Excerpted records: Begin

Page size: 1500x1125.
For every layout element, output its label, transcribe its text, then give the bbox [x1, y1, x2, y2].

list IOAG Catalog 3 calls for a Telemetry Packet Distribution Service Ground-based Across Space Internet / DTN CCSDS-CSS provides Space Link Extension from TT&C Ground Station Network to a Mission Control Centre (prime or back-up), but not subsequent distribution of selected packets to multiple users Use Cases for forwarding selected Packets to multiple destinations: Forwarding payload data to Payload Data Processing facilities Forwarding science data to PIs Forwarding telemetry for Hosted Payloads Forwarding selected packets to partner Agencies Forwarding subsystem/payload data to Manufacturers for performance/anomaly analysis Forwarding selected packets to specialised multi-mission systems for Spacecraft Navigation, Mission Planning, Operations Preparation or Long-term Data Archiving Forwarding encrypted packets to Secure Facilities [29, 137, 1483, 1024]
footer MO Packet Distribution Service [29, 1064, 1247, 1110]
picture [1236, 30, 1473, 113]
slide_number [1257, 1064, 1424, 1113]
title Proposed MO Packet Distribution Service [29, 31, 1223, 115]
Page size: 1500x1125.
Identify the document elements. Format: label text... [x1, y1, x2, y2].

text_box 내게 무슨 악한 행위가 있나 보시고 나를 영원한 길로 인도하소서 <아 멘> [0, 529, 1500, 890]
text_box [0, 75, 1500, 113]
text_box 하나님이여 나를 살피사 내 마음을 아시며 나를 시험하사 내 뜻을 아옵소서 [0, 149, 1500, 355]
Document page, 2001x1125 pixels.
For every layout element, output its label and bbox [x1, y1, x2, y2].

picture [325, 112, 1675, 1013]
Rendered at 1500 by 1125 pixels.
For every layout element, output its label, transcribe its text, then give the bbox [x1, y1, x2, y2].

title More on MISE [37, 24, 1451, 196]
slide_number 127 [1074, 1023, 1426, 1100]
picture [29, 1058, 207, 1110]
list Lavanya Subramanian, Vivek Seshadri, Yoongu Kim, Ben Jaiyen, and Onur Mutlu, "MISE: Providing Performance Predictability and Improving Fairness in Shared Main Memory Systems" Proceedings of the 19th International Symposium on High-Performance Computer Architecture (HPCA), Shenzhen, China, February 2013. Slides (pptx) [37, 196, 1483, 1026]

Excerpted records: End

- Aim of the exercise:
Search the material for the word "pixels". Each line where it is found must be copied.

- Written response:
Document page, 2001x1125 pixels.
Rendered at 1500 by 1125 pixels.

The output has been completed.